*** Opening of Supplied data ***

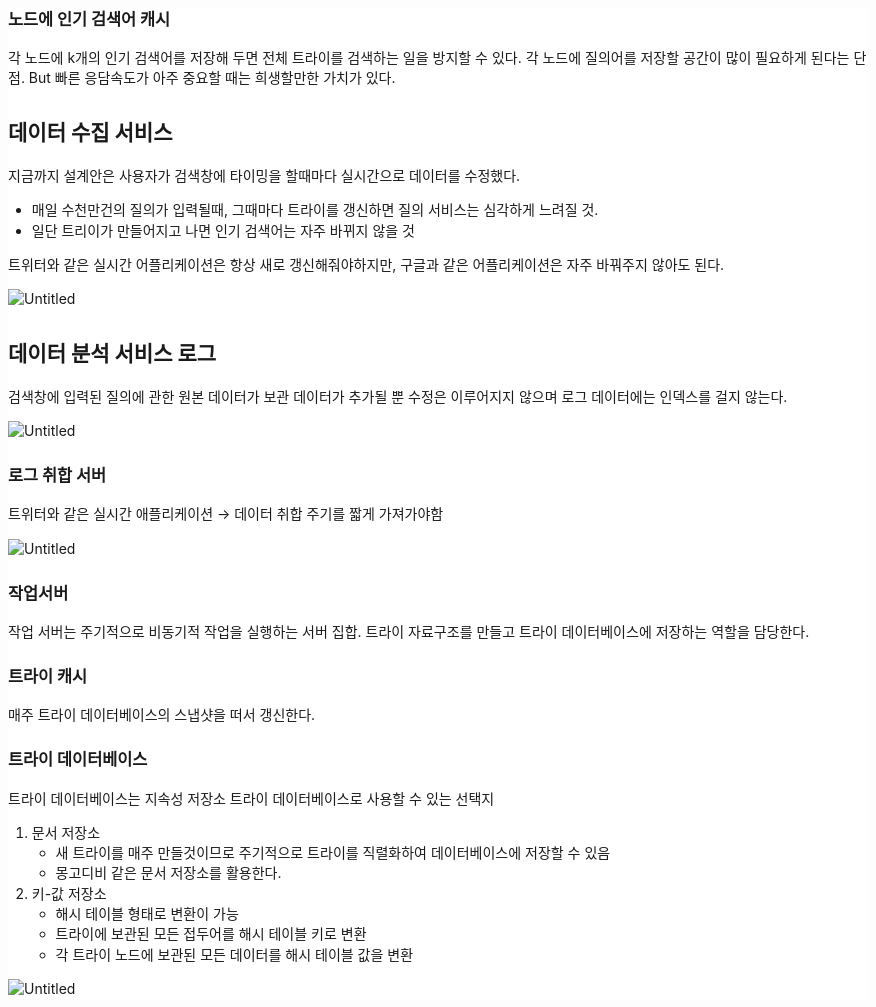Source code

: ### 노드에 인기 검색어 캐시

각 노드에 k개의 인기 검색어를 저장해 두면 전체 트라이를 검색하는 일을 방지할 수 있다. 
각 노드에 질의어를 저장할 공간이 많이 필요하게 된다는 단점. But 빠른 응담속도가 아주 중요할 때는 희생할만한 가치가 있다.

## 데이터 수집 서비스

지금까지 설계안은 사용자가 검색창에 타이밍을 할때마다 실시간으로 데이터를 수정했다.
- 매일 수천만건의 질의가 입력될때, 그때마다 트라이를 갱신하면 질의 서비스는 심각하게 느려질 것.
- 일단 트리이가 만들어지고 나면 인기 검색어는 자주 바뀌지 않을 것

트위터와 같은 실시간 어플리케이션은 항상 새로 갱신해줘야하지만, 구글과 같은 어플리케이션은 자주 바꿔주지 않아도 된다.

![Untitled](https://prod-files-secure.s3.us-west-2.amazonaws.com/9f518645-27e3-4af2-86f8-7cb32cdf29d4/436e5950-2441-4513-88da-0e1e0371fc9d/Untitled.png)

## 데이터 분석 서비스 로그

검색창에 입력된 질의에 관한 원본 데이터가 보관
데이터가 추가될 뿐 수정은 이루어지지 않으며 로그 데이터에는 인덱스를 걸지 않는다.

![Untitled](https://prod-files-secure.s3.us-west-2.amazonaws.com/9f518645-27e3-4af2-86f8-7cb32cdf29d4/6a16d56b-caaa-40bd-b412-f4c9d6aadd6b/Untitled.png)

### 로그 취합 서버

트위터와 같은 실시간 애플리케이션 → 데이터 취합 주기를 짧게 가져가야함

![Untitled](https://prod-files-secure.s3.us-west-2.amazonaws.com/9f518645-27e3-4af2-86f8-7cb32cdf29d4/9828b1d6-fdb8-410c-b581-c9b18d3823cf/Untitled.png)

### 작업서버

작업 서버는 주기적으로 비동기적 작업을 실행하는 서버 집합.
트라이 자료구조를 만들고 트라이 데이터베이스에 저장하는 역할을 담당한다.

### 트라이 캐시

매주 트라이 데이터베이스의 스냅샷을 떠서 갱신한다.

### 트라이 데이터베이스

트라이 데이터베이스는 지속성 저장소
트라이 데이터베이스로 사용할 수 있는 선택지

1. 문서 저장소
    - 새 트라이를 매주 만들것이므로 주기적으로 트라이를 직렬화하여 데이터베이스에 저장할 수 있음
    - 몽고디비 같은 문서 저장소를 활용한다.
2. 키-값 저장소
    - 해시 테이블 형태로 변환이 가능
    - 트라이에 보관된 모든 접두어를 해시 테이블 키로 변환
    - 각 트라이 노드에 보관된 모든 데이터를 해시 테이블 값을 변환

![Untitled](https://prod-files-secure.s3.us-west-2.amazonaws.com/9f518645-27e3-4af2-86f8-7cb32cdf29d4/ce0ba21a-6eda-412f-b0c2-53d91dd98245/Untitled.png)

*** Close of Supplied data ***
*** Opening of Supplied data ***

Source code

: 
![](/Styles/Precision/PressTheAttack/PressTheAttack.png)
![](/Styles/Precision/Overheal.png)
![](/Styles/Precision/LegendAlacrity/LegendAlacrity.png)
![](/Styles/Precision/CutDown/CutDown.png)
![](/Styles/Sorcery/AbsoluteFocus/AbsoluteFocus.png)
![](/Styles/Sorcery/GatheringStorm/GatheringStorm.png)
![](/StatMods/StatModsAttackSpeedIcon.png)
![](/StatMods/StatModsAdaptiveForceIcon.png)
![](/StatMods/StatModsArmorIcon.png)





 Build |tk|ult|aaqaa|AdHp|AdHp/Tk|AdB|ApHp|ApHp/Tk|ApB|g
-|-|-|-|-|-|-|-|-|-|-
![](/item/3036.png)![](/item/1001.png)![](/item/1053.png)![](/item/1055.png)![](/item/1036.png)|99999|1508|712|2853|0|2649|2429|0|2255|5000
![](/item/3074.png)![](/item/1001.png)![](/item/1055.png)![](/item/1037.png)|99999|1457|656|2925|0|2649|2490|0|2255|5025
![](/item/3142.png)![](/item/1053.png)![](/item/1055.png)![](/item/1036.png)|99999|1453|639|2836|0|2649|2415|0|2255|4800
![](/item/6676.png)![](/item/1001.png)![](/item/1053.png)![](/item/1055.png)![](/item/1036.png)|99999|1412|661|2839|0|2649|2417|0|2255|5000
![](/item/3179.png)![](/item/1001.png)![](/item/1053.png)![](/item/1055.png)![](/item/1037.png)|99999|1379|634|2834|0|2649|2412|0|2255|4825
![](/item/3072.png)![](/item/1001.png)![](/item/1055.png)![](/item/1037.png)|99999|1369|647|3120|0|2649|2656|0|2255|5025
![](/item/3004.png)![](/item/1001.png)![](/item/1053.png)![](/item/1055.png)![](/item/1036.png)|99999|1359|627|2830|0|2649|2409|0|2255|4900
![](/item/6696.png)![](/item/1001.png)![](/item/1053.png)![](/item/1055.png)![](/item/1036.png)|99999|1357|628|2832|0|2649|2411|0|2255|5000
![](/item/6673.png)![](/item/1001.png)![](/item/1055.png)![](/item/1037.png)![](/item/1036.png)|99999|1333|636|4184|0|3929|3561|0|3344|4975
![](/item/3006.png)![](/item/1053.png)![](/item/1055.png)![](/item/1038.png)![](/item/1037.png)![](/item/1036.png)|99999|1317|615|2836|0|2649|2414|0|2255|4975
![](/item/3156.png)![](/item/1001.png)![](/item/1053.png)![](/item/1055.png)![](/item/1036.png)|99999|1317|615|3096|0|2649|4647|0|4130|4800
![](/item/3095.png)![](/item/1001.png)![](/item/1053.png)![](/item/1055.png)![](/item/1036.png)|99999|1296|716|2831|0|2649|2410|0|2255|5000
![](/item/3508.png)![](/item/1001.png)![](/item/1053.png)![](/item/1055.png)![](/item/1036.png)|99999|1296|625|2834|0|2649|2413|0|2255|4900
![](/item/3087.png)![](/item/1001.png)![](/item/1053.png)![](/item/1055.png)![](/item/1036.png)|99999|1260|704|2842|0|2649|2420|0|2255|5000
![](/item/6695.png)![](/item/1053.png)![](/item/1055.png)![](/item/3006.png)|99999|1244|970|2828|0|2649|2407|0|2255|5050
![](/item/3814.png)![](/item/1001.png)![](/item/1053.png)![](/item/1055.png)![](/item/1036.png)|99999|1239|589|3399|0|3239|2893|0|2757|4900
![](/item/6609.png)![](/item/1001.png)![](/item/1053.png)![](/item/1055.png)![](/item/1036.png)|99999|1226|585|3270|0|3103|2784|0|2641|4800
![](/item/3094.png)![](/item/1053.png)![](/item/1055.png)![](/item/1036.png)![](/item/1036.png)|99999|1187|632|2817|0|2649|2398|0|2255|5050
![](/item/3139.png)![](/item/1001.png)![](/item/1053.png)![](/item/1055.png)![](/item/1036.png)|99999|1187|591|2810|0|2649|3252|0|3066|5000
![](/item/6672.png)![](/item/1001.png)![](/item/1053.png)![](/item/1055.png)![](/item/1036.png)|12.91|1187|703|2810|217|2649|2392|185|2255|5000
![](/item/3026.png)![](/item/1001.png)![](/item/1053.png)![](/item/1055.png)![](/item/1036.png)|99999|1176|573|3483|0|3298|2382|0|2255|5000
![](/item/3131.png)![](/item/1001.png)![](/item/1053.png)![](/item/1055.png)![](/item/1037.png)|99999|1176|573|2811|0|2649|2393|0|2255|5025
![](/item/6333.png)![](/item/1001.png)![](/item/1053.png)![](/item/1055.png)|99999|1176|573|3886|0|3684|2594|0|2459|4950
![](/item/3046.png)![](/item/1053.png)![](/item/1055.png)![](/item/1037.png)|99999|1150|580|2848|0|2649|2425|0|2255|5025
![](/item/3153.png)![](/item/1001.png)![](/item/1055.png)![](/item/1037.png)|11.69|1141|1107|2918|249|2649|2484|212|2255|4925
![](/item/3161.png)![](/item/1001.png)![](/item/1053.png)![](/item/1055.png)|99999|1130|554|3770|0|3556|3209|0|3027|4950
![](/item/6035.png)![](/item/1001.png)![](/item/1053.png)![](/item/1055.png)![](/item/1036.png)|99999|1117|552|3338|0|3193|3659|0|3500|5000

*** Close of Supplied data ***

#### [Exercise instructions]
All lines above that hold the string "Sorcery" should be copied.

#### [Problem solution]
![](/Styles/Sorcery/AbsoluteFocus/AbsoluteFocus.png)
![](/Styles/Sorcery/GatheringStorm/GatheringStorm.png)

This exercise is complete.